= Secretary-General of the Caribbean Community =

The Secretary General of the Caribbean Community is the chief executive officer of the Community and the head of its principal administrative organ, the CARICOM Secretariat.

According to both the Original and Revised Treaty of Chaguaramas, the Secretary-General is appointed by the Conference of Heads of Government, on the recommendation of the Community Council of Ministers (and previously the Common Market Council in the Original Treaty), for a term not exceeding five years and may be reappointed by the Conference.

The Secretary-General, subject to the Organs of the Community and in accordance with various regulations, performs the following functions:
- representing the Community;
- developing, as mandated, decisions of competent Organs of the Community into implementable proposals;
- identifying and mobilising, as required, external resources to implement decisions at the regional level and undertake studies and develop decisions on relevant issues into implementable proposals;
- implementing, as mandated, decisions at the regional level for the achievement of Community objectives;
- implementing, with the consent of the Member State concerned, Community decisions which do not require legislative or administrative action by national authorities;
- monitoring and reporting on, as mandated, implementation of Community decisions;
- initiating or developing proposals for consideration and decision by the competent Organs in order to achieve Community objectives
- and such other functions assigned by the Conference or other competent Organs.
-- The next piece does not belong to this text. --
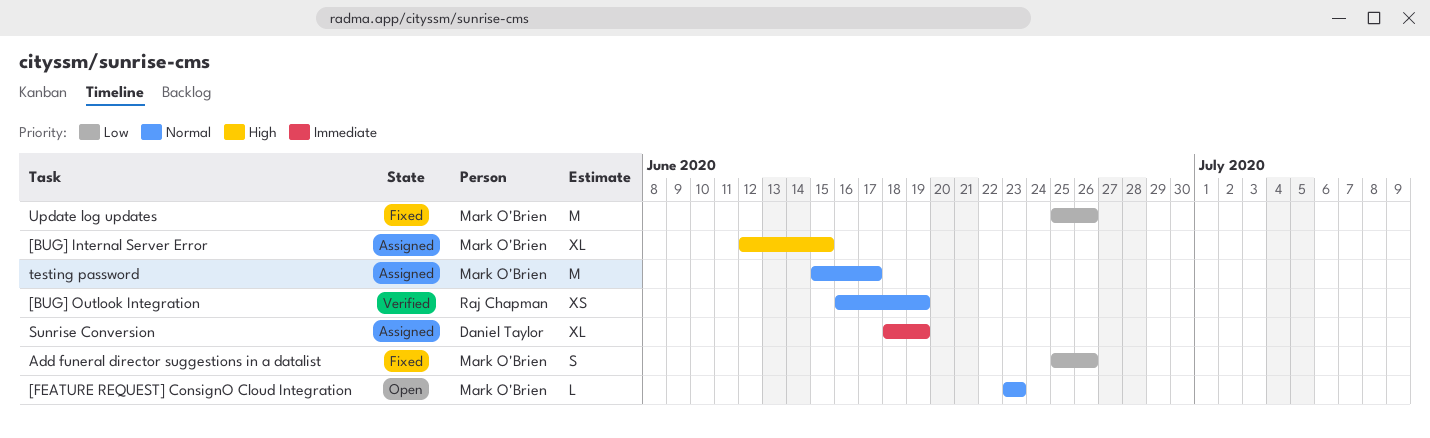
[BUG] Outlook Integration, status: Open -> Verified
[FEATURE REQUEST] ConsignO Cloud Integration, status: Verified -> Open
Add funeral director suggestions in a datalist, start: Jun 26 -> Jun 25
The current Secretary-General is Carla Barnett (Belize), who was elected in May 2021 to succeed Irwin LaRocque (Dominica; appointed in 2011) as secretary-general.
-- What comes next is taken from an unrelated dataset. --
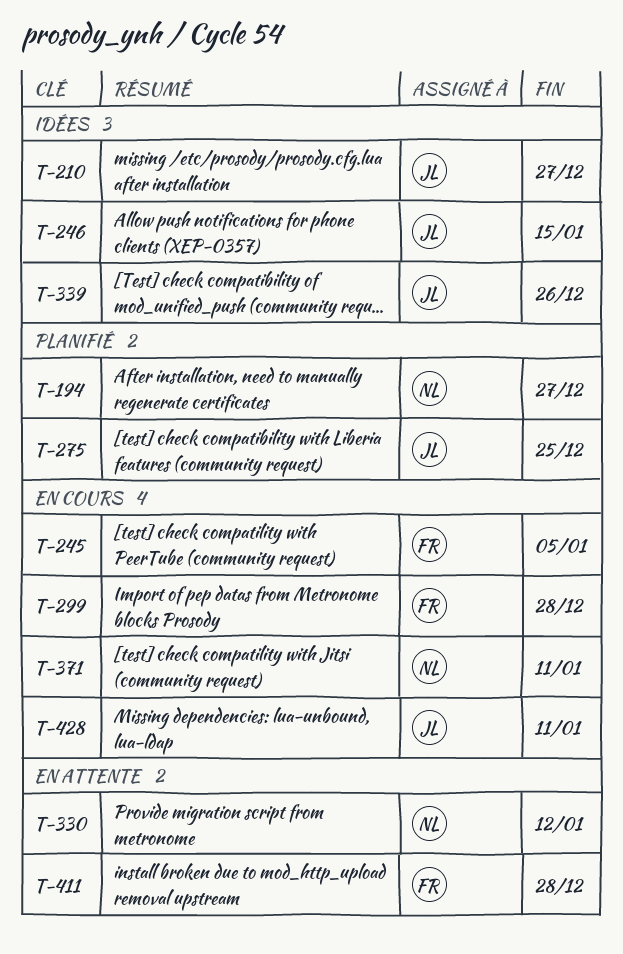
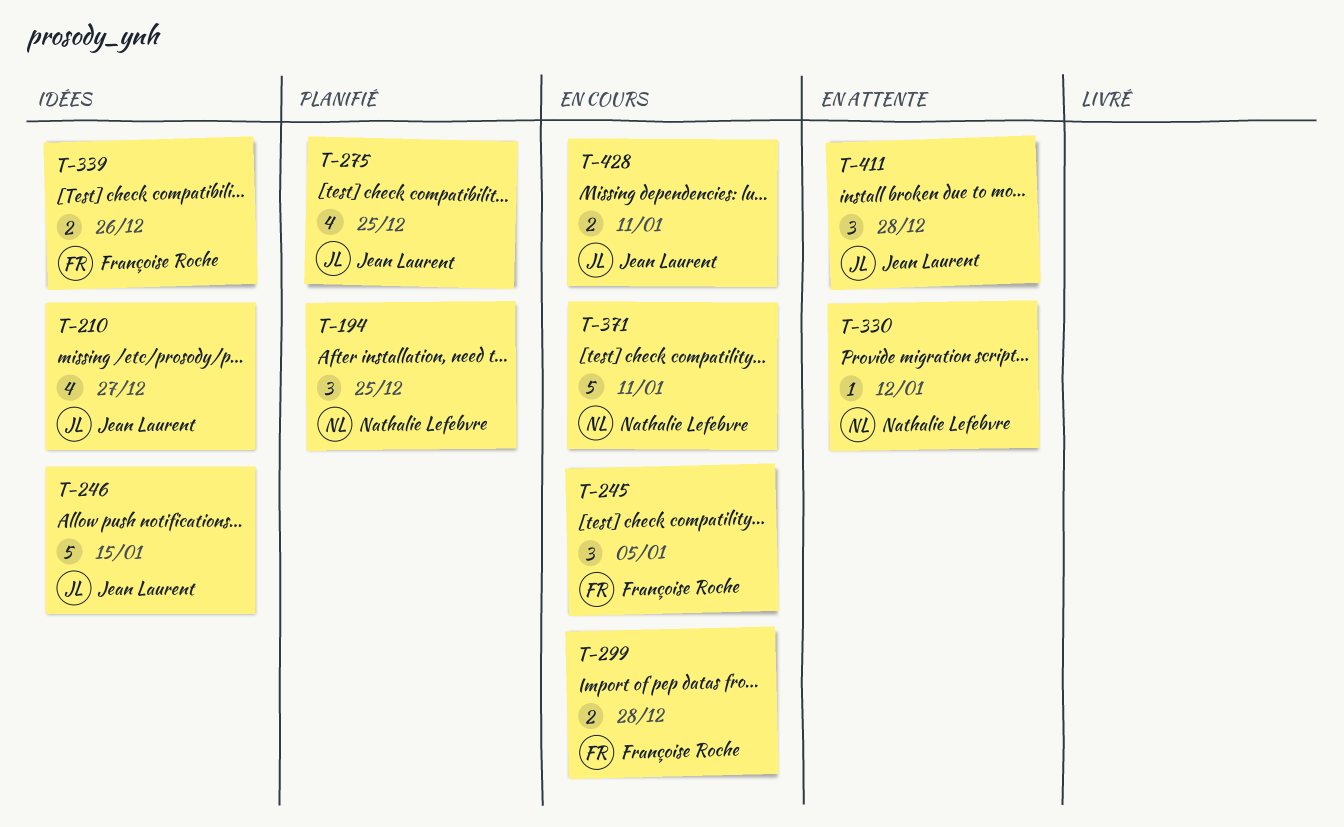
T-194, due: Dec 27 -> Dec 25
T-339, owner: Jean Laurent -> Françoise Roche
T-411, owner: Françoise Roche -> Jean Laurent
All Secretaries-General, including the Secretaries-General of CARIFTA, have resided at Colgrain House on Camp Street, Georgetown, Guyana.

== Secretaries-General ==

Caribbean Free Trade Agreement
| Name | Beginning of term | End of term | Country |
| Frederick L. Cozier | 1968 | 1969 | Barbados |
| William Demas | 1969 | 1973 | Trinidad and Tobago |
Caribbean Community
| Name | Beginning of term | End of term | Country |
| William Demas | 1973 | 1974 | Trinidad and Tobago |
| Sir Alister McIntyre | 1974 | August 1977 | Grenada |
| Joseph Tyndall (acting) | August 1977 | August 1978 | Guyana |
| Kurleigh King | November 1978 | September 1983 | Barbados |
| Roderick Rainford | September 1983 | August 1992 | Jamaica |
| Edwin W. Carrington | August 1992 | December 2010 | Trinidad and Tobago |
| Lolita Applewhaite (acting) | January 2011 | August 2011 | Barbados |
| Irwin LaRocque | August 2011 | August 2021 | Dominica |
| Carla Barnett | August 2021 | present | Belize |

The second (and last) Secretary-General of CARIFTA, Mr. William Demas, became the first Secretary-General of the CARICOM. Mr. Demas had been instrumental in the transition from CARIFTA to the Caribbean Community, publishing a booklet in 1972 entitled "From CARIFTA to the Caribbean Community" wherein he outlined policies for deepening the integration process.